Sylvia leaned back, staring at him.

"You are very rude for someone pretending to be considerate."

"I am considerate enough to bring you to a restaurant with good wine."

"And no wings."

"They are solving that."

"They are probably holding a staff emergency meeting."

Nero’s mouth curved. "Good. It builds character."

Sylvia laughed despite herself.

The first course arrived because apparently even emotional support wings required diplomatic preparation. Small plates, elegant bites, sauces drawn in artistic lines, food arranged like jewelry.

Sylvia ate one thing she could not identify and had to admit it was excellent.

Nero watched her expression.

"Do not look smug."

"You like it."

"I like food," Sylvia corrected. "That does not absolve you."

Then, after a suspiciously long interval, two servers arrived carrying silver-covered trays.

They placed them down with the gravity of presenting royal decrees.

The covers lifted.

Wings.

Actual wings.

Golden, crisp, lacquered in a dark spicy glaze, placed on porcelain, like the kitchen had decided that if disgrace was inevitable, it would at least be plated beautifully. Beside them sat fries in a narrow silver basket, impossibly perfect, dusted with herbs no wing restaurant had ever needed.

Sylvia stared.

Then she whispered, "This is the most expensive emotional support meal I have ever seen."

Nero picked up a wing. "You helped me when I was suffering from love."

Sylvia froze.

He bit into the wing calmly, as if he had not just pulled the floor out from under the conversation.

She reached for her wine. "We are not calling it that."

"We are."

"No, we are calling it poor judgment with romantic seasoning."

"That is longer."

"It is more accurate."

Nero looked at her, amused, but gentler than before. "Thomas?"

Sylvia nearly dropped her glass.

Across the room, a server performed the heroic act of pretending not to hear anything.

Sylvia lowered the glass slowly. "You are too observant."

"Yes."

"That was not a compliment."

"I know."

She looked down at the wings because they were safer than Nero’s face. "It’s not the same."

"It is."

"It isn’t." Her voice came out quieter than she meant. "You are a prince in love with someone impossible. I am a beta in love with a dominant alpha who needs things I cannot give him."

Nero said nothing for a moment.

The restaurant continued around them, soft music, low conversation, and the elegant clink of crystal.

Then Nero said, "Thomas Lancaster does not strike me as a man who mistakes biology for loyalty."

Sylvia’s throat tightened.

"You don’t know that."

"I know men like him," Nero replied. "He would rather suffer cleanly than take what is convenient."

That was exactly the problem.

Sylvia looked out the window, blinking too fast.

"He is kind," she said. "That makes it worse."

"Yes," Nero said. "Kind people are unbearable."

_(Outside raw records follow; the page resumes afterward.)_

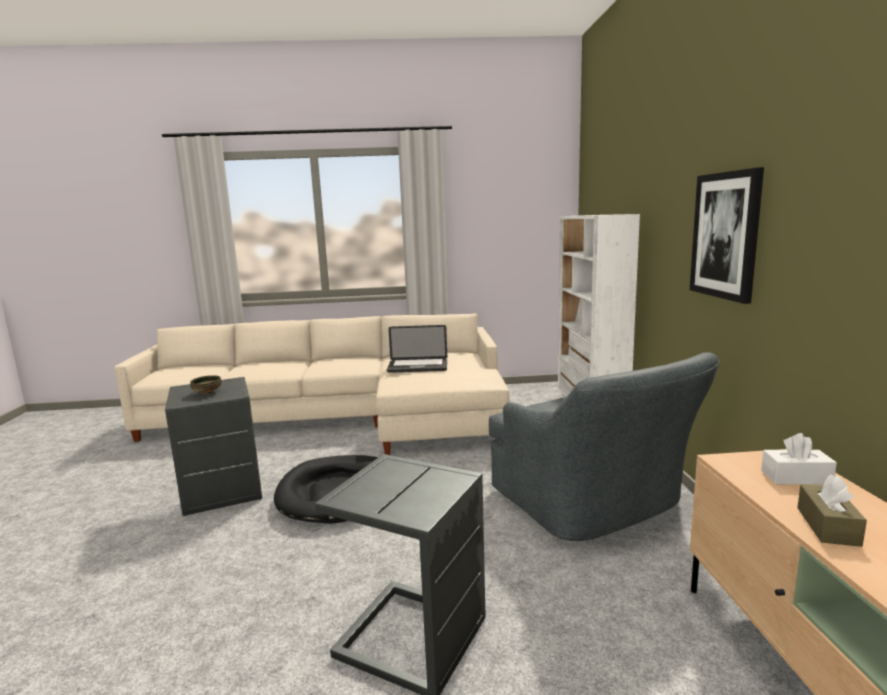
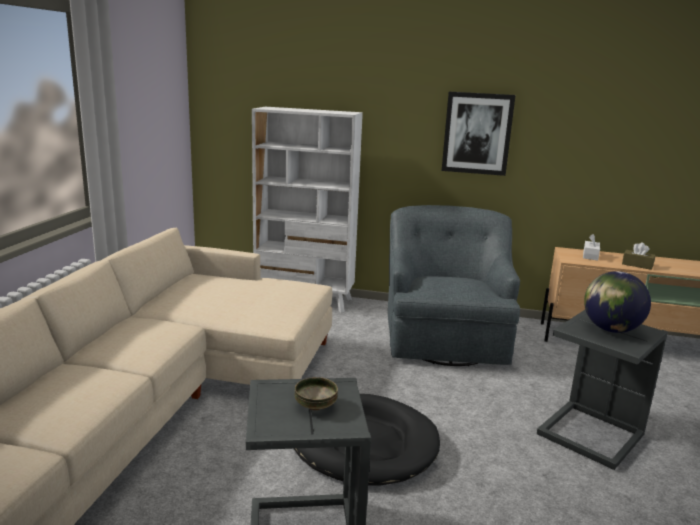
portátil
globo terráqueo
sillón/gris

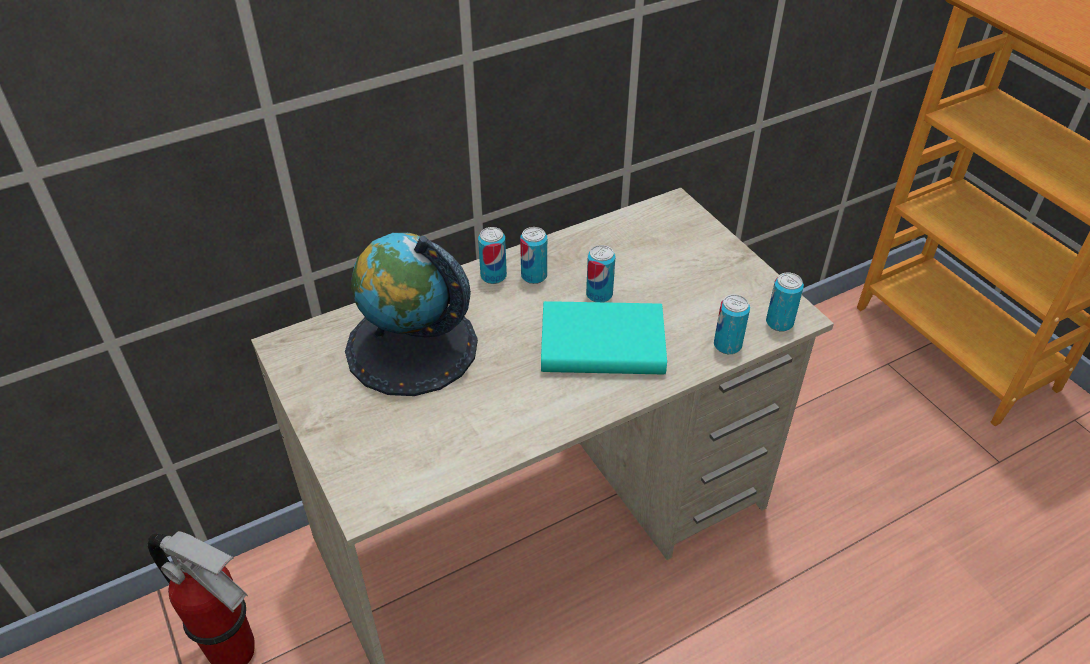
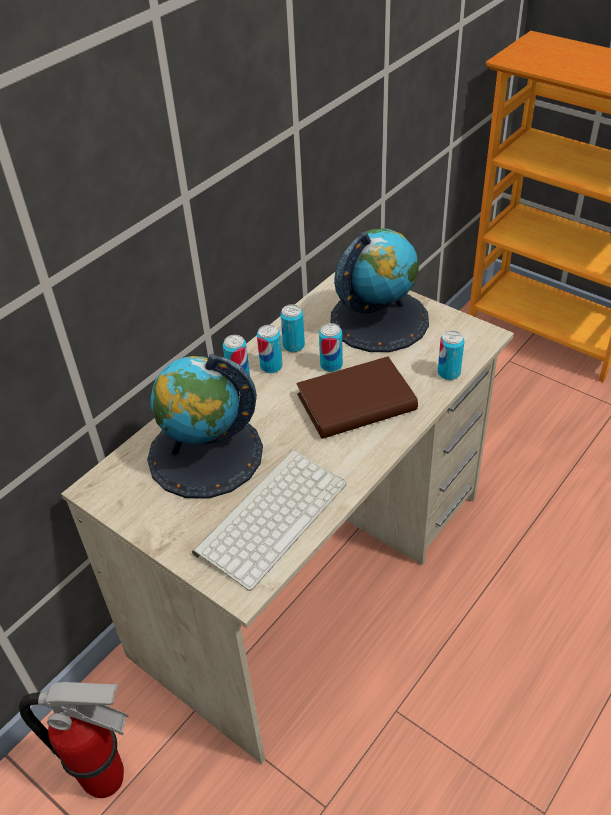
teclado
globo terráqueo (2nd from left)
lata (3rd from left)
libro/marrón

A laugh escaped her, small and broken.

Nero pushed the fries toward her.

It was absurdly gentle.

Sylvia took one.

For a while, they ate in silence, two ridiculous people in a restaurant too refined for grief, surrounded by servers who were doing their absolute best not to acknowledge the Sahan crown prince eating wings with his fingers.

Then Sylvia said, "Your impossible person?"

Nero’s hand paused over the plate.

She looked at him. "Are they still impossible?"

His face settled into that calm, dangerous stillness she had seen before. The one that made him look less like a young man and more like a future king deciding how much truth the world deserved.

"Yes," he said. "We don’t even accidentally meet anymore."